begin
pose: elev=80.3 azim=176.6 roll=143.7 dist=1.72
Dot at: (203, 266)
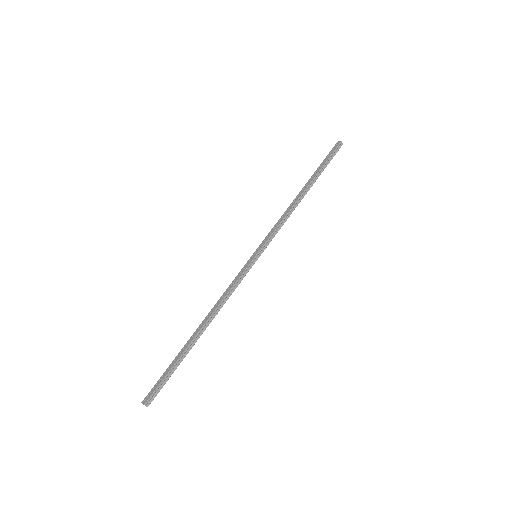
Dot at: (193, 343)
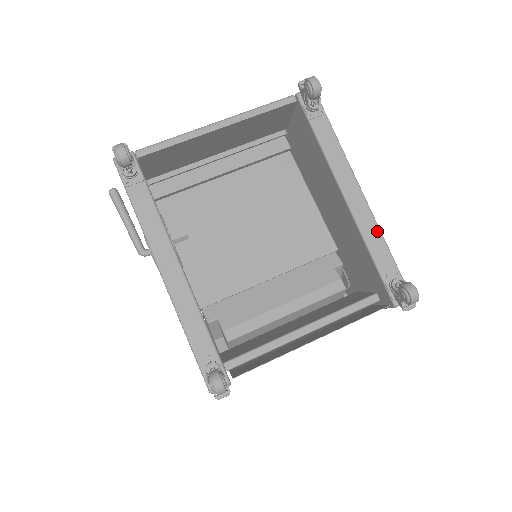
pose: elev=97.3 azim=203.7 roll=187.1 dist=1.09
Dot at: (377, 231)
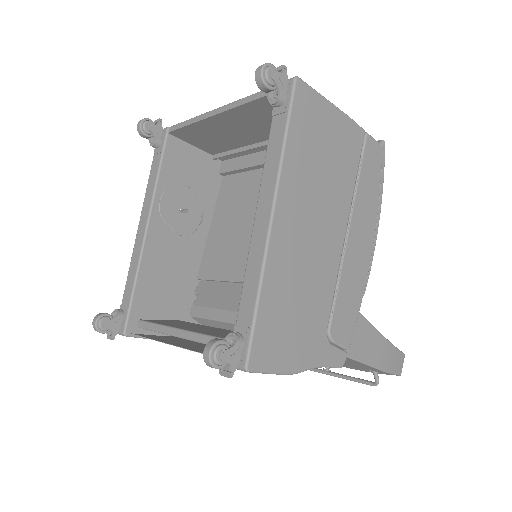
Dot at: (258, 270)
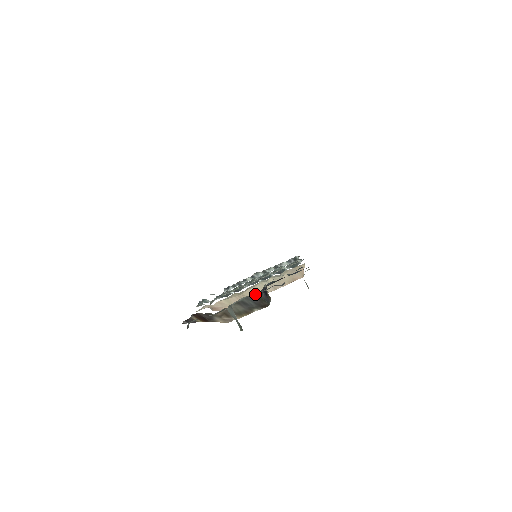
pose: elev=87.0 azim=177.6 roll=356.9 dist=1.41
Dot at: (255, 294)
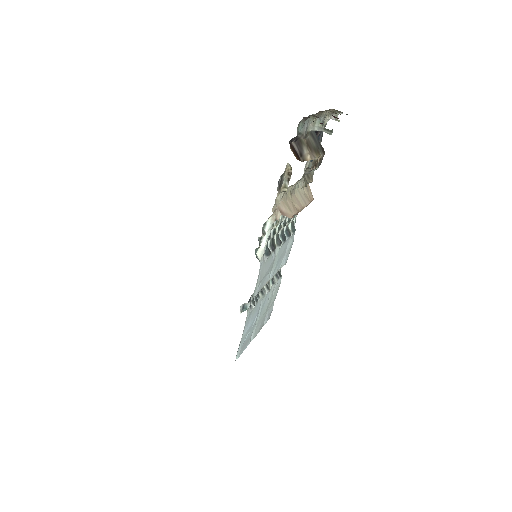
Dot at: (314, 131)
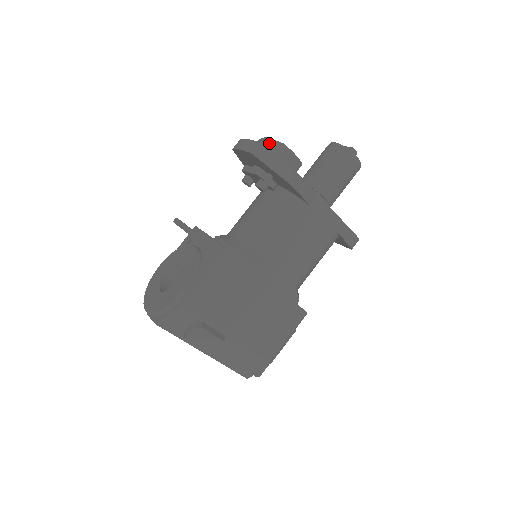
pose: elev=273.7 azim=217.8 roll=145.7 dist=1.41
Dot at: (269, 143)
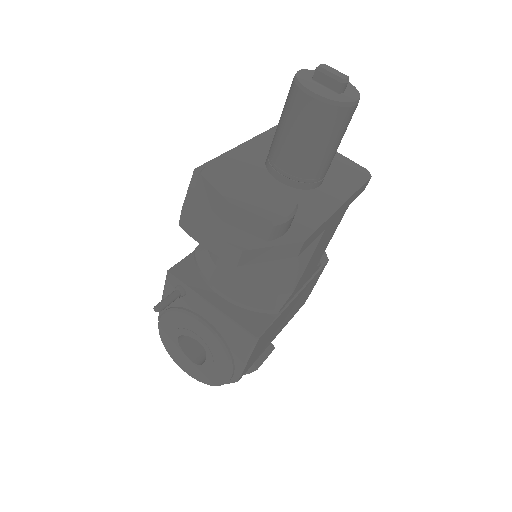
Dot at: (242, 217)
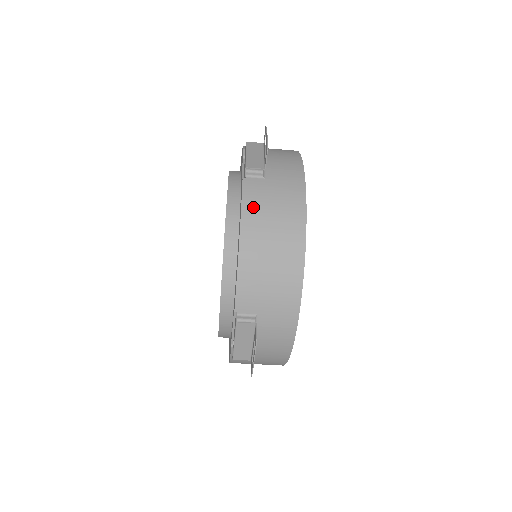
end
*Exercise objective*
Please copy the whole listing above line for line, leaving out the pictures.

*Written answer*
pose: elev=80.3 azim=176.6 roll=143.7 dist=1.72
Dot at: (203, 266)
Dot at: (193, 343)
pose: elev=97.3 azim=203.7 roll=187.1 dist=1.09
Dot at: (377, 231)
Dot at: (258, 270)
pose: elev=87.0 azim=177.6 roll=356.9 dist=1.41
Dot at: (255, 294)
Dot at: (314, 131)
pose: elev=273.7 azim=217.8 roll=145.7 dist=1.41
Dot at: (269, 143)
Dot at: (242, 217)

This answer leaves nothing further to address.